Matt has explained it better than I ever could.


----------



## montresor (Aug 30, 2005)

ksmattfish said:
			
		

> There are many professional photographers using C41 BW film.  It has it's own pros and cons, and in some situations may be a better choice than traditional process BW film.  I have used it quite successfully.



Sometimes I like to take out the crappiest camera I can find -- like the pink and yellow Barbie Queen of the Prom 35mm camera I got at a thrift store for a dollar and load it with C-41 B&W. That way I can drop it off at Walgreen's and not spend an arm and a leg processing what was exposed just for the fun of it anyway. Scary thing is, I've gotten some rather good shots with that plastic toy!


----------



## Don Simon (Aug 30, 2005)

With regard to C41, doesn't the result also depend on whether colour or black & white paper is used? I would imagine a lot of shops would use colour by default unless you ask them for b&w.


----------



## ksmattfish (Aug 30, 2005)

ZaphodB said:
			
		

> With regard to C41, doesn't the result also depend on whether colour or black & white paper is used? I would imagine a lot of shops would use colour by default unless you ask them for b&w.

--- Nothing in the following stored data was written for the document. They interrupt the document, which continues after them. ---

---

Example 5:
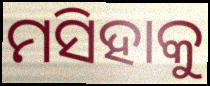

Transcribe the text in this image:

ମସିହାକୁ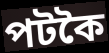
পটকৈ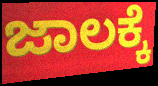
ಜಾಲಕ್ಕೆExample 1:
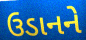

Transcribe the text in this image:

ઉડાનને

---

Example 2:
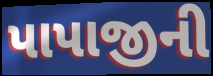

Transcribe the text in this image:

પાપાજીની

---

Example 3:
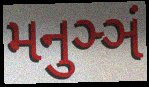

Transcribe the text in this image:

મનુઞ્ઞં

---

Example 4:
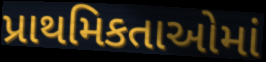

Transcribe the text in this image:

પ્રાથમિકતાઓમાં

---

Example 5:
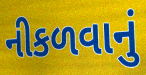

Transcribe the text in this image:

નીકળવાનું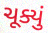
ચૂક્યું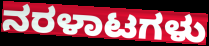
ನರಳಾಟಗಳುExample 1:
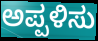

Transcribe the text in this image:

ಅಪ್ಪಳಿಸು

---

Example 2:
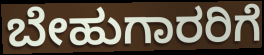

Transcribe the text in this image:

ಬೇಹುಗಾರರಿಗೆ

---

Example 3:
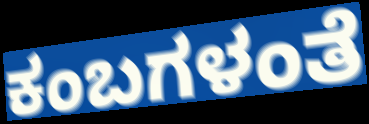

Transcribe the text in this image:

ಕಂಬಗಳಂತೆ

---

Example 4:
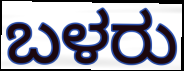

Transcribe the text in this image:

ಬಳರು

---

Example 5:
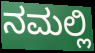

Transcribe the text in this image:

ನಮಲ್ಲಿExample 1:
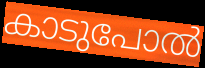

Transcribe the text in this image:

കാടുപോൽ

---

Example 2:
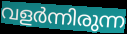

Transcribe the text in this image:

വളർന്നിരുന്ന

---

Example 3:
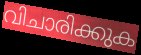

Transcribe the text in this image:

വിചാരിക്കുക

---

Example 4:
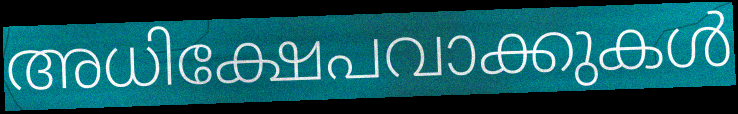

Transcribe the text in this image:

അധിക്ഷേപവാക്കുകൾ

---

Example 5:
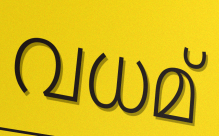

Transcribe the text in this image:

വധമ്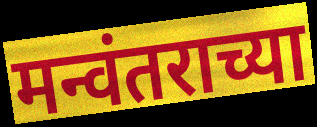
मन्वंतराच्याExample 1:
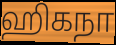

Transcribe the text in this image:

ஹிகநா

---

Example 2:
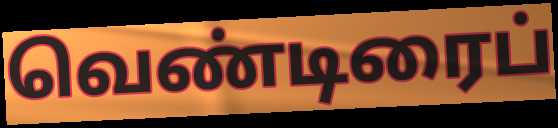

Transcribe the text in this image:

வெண்டிரைப்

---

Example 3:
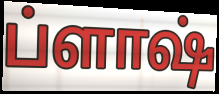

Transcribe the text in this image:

ப்ளாஷ்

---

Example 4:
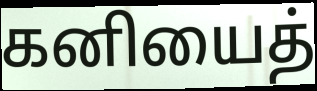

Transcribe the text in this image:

கனியைத்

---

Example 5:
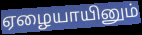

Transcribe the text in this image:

ஏழையாயினும்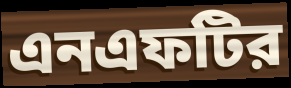
এনএফটিরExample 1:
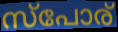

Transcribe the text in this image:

സ്പോര്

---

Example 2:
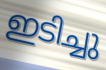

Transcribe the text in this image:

ഇടിച്ചു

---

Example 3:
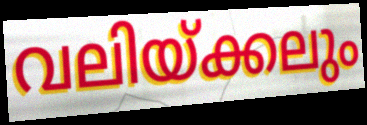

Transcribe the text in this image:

വലിയ്ക്കലും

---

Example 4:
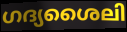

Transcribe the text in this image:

ഗദ്യശൈലി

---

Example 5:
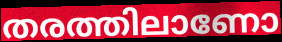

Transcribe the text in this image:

തരത്തിലാണോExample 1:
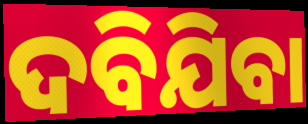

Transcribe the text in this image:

ଦବିଯିବା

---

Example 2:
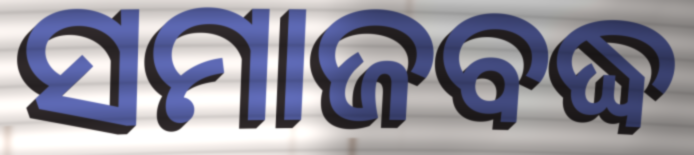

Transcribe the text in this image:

ସମାଜବଦ୍ଧ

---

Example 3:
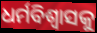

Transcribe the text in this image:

ଧର୍ମବିଶ୍ୱାସକୁ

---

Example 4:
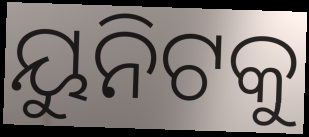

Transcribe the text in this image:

ୟୁନିଟକୁ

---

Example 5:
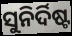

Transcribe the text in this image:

ସୁନିର୍ଦିଷ୍ଟ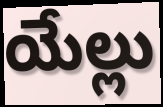
యేల్లు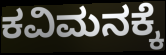
ಕವಿಮನಕ್ಕೆ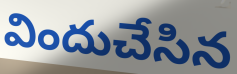
విందుచేసినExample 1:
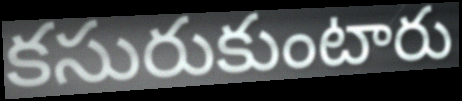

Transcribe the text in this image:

కసురుకుంటారు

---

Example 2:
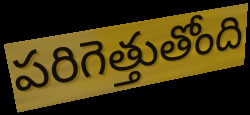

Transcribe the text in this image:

పరిగెత్తుతోంది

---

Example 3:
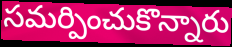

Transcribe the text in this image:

సమర్పించుకొన్నారు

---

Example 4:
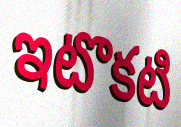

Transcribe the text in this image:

ఇటొకటి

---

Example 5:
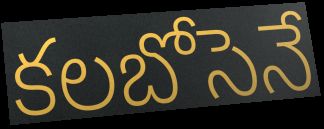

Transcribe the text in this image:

కలబోసెనే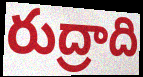
రుద్రాది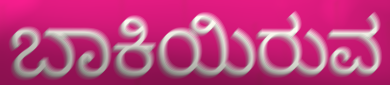
ಬಾಕಿಯಿರುವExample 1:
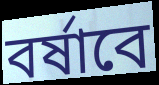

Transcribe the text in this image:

বর্ষাবে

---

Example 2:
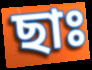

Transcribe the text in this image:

ছাঃ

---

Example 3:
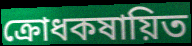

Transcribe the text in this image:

ক্রোধকষায়িত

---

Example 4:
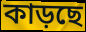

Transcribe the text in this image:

কাড়ছে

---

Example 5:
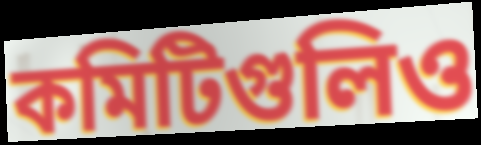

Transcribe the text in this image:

কমিটিগুলিও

Well, it's very rare for any regular lab to be using actual gelatin silver BW paper these days.  Color paper creates the image using dyes with very little silver.  There are BW papers available that only have monochrome dyes, and only produce neutral tones; not all labs use this stuff though..  

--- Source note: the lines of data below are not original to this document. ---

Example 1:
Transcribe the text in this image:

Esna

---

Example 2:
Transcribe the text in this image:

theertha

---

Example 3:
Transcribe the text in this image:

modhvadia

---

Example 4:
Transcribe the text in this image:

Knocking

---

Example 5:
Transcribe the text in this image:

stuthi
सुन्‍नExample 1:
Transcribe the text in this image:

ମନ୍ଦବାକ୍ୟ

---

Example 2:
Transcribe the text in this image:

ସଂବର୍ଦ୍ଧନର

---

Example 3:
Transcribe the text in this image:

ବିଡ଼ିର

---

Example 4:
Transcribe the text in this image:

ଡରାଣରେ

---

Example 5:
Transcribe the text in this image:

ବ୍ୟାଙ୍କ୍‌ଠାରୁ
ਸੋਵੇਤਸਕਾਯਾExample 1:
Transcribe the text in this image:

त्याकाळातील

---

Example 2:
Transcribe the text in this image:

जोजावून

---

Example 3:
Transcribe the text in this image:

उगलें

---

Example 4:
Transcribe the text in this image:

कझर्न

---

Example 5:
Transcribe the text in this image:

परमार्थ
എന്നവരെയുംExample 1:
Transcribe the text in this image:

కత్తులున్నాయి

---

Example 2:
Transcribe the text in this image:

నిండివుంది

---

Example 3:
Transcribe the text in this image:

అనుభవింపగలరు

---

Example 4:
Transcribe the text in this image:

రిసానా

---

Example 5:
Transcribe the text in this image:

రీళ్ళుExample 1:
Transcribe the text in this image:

Some of the C41 BW is designed for printing on color paper; that film will have the orange base that color film has, and should be easy to get neutral tones *if* the person at the machine knows what they are doing.  C41 BW that has a clear base is designed for printing on regular gelatin silver BW papers.

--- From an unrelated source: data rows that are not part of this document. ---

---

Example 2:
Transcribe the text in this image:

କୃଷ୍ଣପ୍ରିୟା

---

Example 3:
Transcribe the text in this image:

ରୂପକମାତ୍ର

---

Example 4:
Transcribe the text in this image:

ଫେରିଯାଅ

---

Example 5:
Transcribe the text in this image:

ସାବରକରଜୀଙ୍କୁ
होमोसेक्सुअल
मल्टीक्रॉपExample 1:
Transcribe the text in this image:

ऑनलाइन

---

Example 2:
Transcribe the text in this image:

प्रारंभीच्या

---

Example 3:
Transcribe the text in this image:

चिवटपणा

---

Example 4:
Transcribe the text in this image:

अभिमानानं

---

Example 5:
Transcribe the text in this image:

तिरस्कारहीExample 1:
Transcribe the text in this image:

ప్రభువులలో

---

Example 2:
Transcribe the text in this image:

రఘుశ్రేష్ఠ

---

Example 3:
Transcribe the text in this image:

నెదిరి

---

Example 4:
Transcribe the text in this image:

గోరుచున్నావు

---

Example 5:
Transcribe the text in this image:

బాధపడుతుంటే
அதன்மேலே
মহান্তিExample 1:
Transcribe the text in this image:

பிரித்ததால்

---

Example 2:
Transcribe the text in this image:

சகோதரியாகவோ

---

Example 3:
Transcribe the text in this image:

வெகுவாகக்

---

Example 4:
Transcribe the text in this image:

If anyone is having problems getting color neutral BW from C41 BW film one of two things is going on:  1)  They are using the wrong C41 BW film, or 2) Their lab doesn't really know what they are doing.

I don't use a lot of C41 BW film, but over the years I have used at least a few dozen rolls.  None of the four pro labs I use have any problem printing it without a color cast (or they can print it with a color cast if I request it).


----------